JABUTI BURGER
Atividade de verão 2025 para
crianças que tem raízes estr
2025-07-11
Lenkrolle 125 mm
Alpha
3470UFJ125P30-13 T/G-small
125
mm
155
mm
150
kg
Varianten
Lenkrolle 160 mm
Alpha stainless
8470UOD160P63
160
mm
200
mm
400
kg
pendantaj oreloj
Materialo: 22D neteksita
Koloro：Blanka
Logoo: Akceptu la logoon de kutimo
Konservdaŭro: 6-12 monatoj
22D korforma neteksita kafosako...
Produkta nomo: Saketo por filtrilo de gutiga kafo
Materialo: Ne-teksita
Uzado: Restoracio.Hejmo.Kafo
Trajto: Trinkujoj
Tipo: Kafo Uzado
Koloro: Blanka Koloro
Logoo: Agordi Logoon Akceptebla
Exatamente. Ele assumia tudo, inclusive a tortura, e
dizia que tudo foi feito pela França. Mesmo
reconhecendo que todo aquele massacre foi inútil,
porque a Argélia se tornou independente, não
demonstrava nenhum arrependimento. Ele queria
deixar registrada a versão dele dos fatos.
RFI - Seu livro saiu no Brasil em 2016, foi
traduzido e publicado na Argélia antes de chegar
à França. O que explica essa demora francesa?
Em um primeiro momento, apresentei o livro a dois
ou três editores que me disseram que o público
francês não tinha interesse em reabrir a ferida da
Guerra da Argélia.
══════════════════════════════
WHAT YOU ARE ASKED TO DO:
Go through the data and copy each line exactly as it was written.

SOLUTION TO THE PROBLEM:
JABUTI BURGER
Atividade de verão 2025 para
crianças que tem raízes estr
2025-07-11
Lenkrolle 125 mm
Alpha
3470UFJ125P30-13 T/G-small
125
mm
155
mm
150
kg
Varianten
Lenkrolle 160 mm
Alpha stainless
8470UOD160P63
160
mm
200
mm
400
kg
pendantaj oreloj
Materialo: 22D neteksita
Koloro：Blanka
Logoo: Akceptu la logoon de kutimo
Konservdaŭro: 6-12 monatoj
22D korforma neteksita kafosako...
Produkta nomo: Saketo por filtrilo de gutiga kafo
Materialo: Ne-teksita
Uzado: Restoracio.Hejmo.Kafo
Trajto: Trinkujoj
Tipo: Kafo Uzado
Koloro: Blanka Koloro
Logoo: Agordi Logoon Akceptebla
Exatamente. Ele assumia tudo, inclusive a tortura, e
dizia que tudo foi feito pela França. Mesmo
reconhecendo que todo aquele massacre foi inútil,
porque a Argélia se tornou independente, não
demonstrava nenhum arrependimento. Ele queria
deixar registrada a versão dele dos fatos.
RFI - Seu livro saiu no Brasil em 2016, foi
traduzido e publicado na Argélia antes de chegar
à França. O que explica essa demora francesa?
Em um primeiro momento, apresentei o livro a dois
ou três editores que me disseram que o público
francês não tinha interesse em reabrir a ferida da
Guerra da Argélia.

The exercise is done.